# [What to do]
Please copy out every line in the records below that includes the word "shoulder".

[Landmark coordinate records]
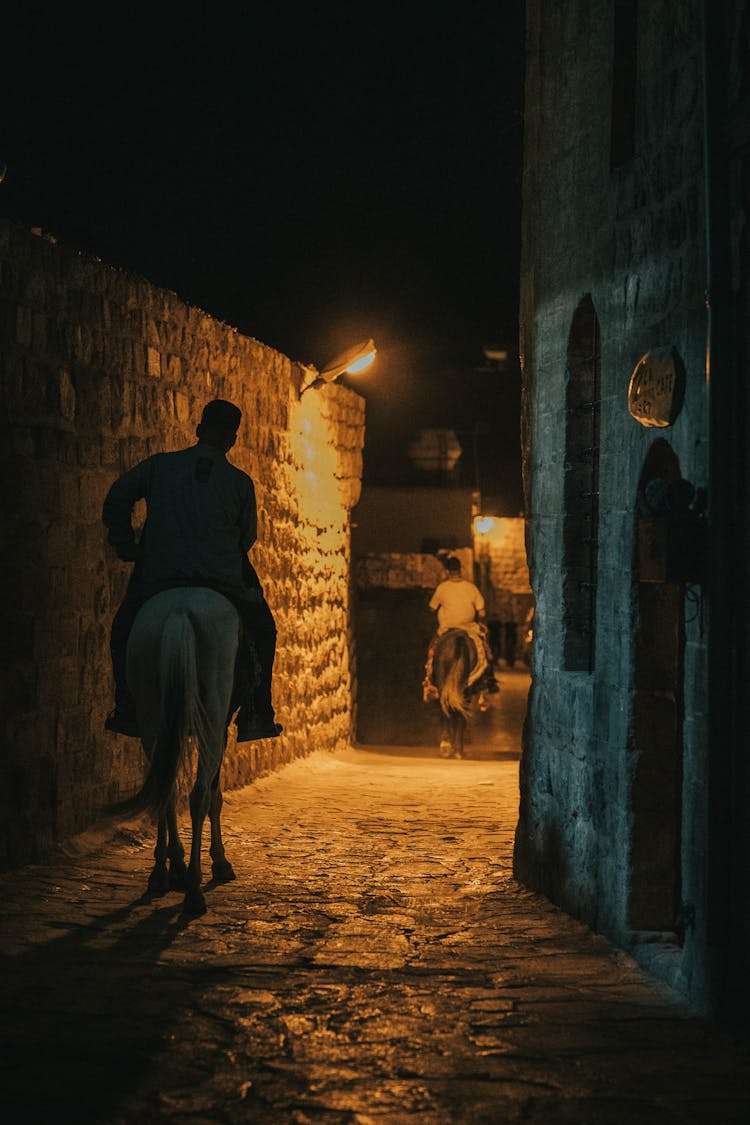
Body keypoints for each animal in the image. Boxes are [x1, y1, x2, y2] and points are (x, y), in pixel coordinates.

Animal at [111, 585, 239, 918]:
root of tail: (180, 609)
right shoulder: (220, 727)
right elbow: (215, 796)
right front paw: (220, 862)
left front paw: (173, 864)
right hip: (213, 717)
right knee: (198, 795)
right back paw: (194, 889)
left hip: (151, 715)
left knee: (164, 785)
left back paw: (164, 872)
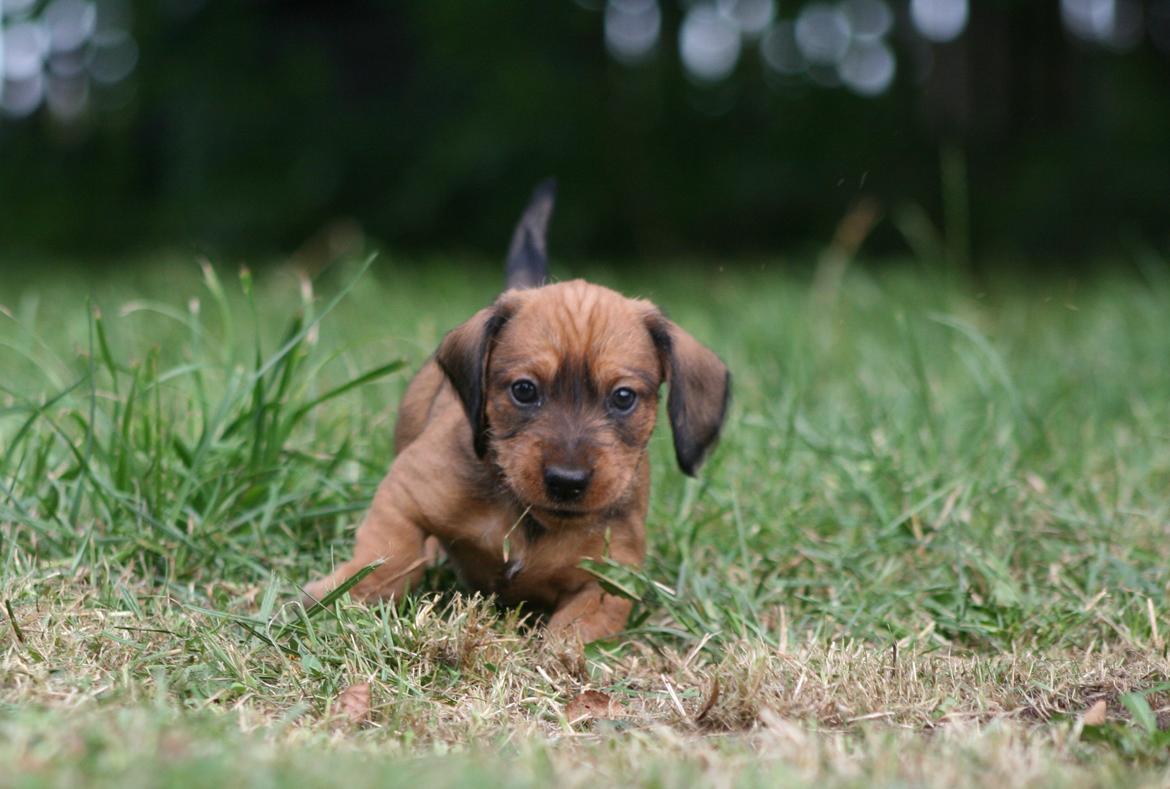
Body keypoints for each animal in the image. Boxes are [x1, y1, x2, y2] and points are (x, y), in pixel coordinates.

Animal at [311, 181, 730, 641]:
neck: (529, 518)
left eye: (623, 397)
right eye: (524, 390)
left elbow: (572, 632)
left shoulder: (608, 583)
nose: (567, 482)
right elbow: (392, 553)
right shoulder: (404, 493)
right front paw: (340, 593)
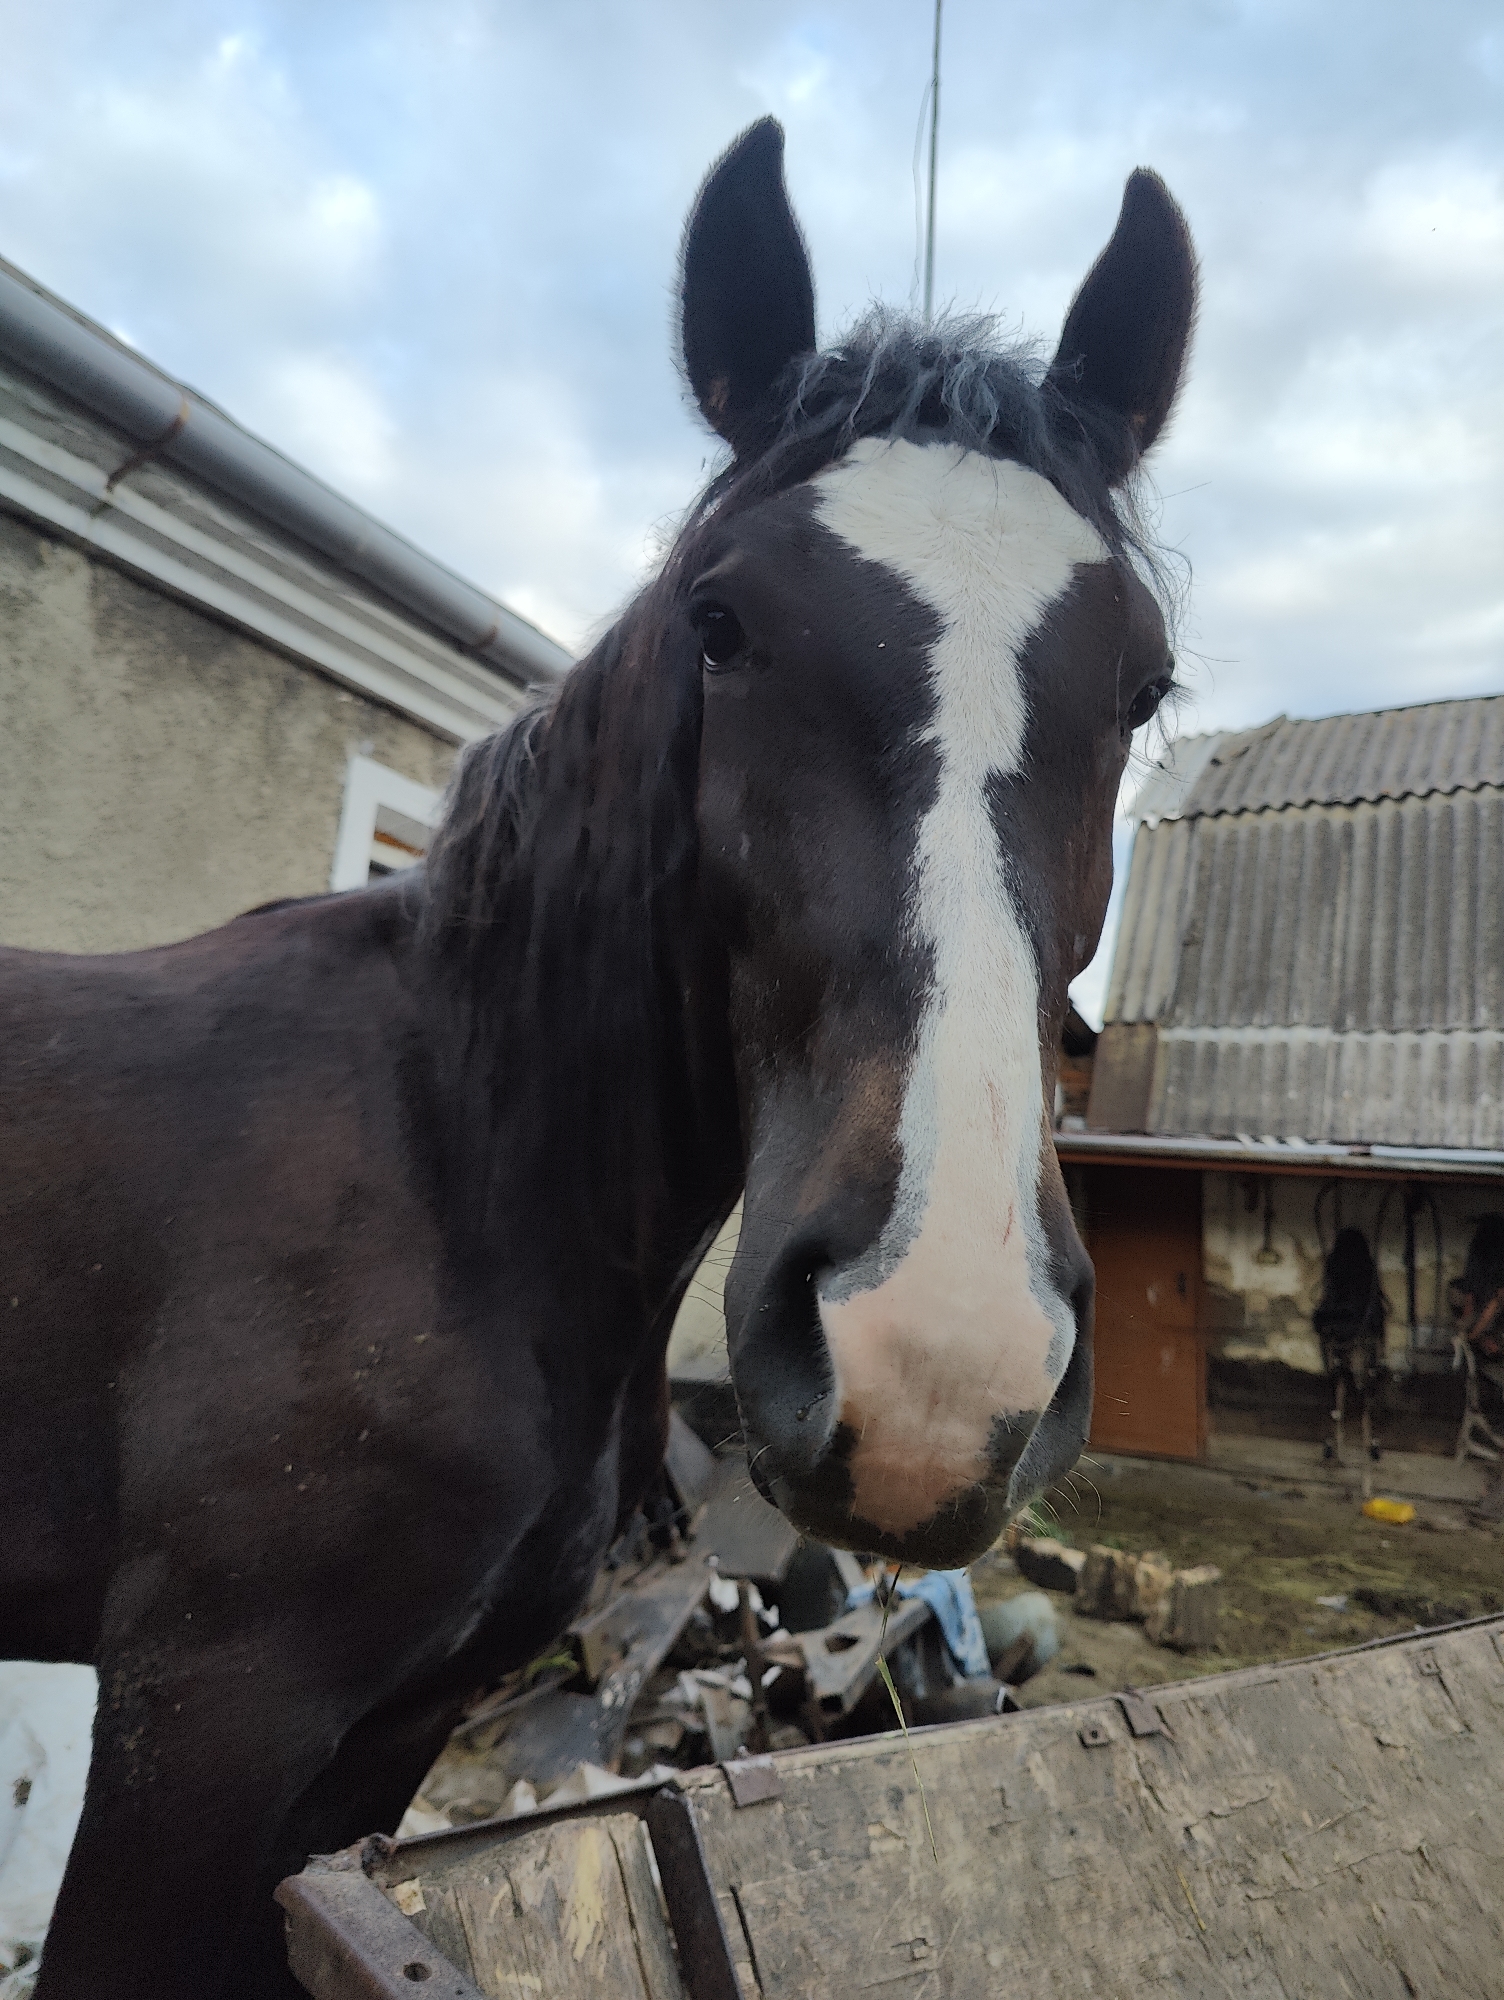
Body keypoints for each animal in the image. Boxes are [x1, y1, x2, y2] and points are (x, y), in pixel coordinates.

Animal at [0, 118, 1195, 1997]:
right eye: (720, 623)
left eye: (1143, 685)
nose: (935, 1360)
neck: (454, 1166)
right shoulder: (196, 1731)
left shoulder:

# [Answer for this exercise]
right shoulder: (220, 727)
left shoulder: (608, 583)
right shoulder: (404, 493)
right shoulder: (196, 1731)
left shoulder:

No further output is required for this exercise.